Cooper began with the C minor Piano Sonata, explaining in the programme that she chose this piece above its two companions (D959 & D960) for its greater projection in a big venue. That was certainly the case with the crunch of the opening chords, and it was helpful to have the first-movement exposition repeat observed to give the ear time to fully adjust to the sound of a solo piano in the Royal Albert Hall. Cooper’s volume was just right, and when the music was quieter, the (thankfully) attentive audience leaned in to listen. Cooper’s phrasing was exquisite, the right hand octaves given as if floating on a soft breeze. In her reading, there were very slight degrees of rubato, which were integral to the success of both the Adagio and the following scherzo-like Minuet, which Cooper combined without as much as a pause for breath. Despite the acoustic, her clarity in the finale was beyond reproach; Schubert’s private soundworld accessed with dignity but also with revealing insights into the torture and twisted thoughts behind this work.
The ‘Grand Duo’ is one of Schubert’s biggest works for piano/four hands, but Cooper and Paul Lewis opted to play it on two pianos so that each could use the pedals.

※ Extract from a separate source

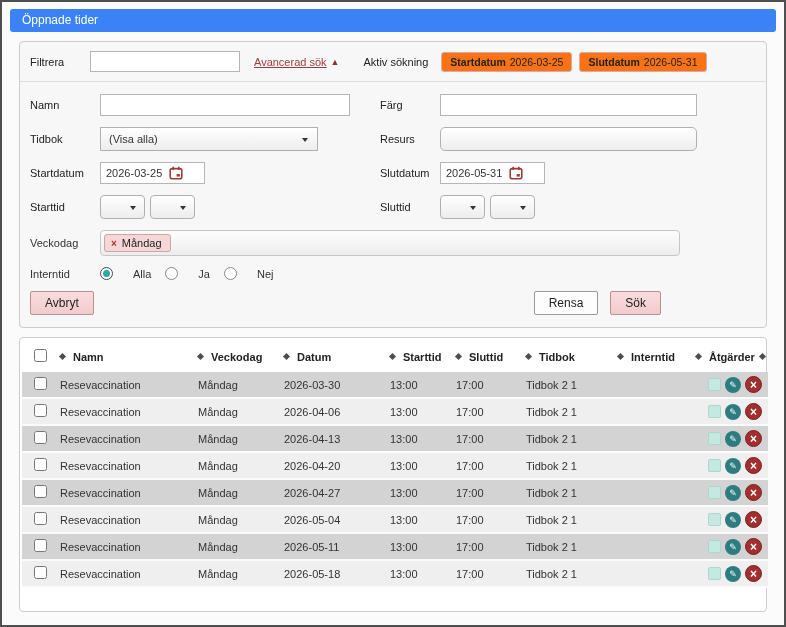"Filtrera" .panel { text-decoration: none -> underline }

The piece is notably less ‘domestic’ than other works Schubert wrote for this medium; it’s on an orchestral scale, which Joseph Joachim made reality when arranging it in 1855. Symphonic it certainly was here, although both pianists were at pains to keep the intimate discourse of Schubert’s melodies. Imposing gestures did appear, most notably in the hunting fanfares of the third movement, but the trio took a very different turn, mysterious and elusive as a frown descended over the music’s countenance. From the off, things had been amicable, the music having moved to C major. Cooper and Lewis interpreted the first-movement Allegro moderato as closer to the Andante of the second, but thanks to concentrated delivery the pianists ensured success. In the finale Cooper in particular enjoyed the staccato delivery of the folksy tune, the music tripping along with joyous freedom. The friends delighted in the intimacy of their music-making, almost unaware that there was an audience eavesdropping on their every note!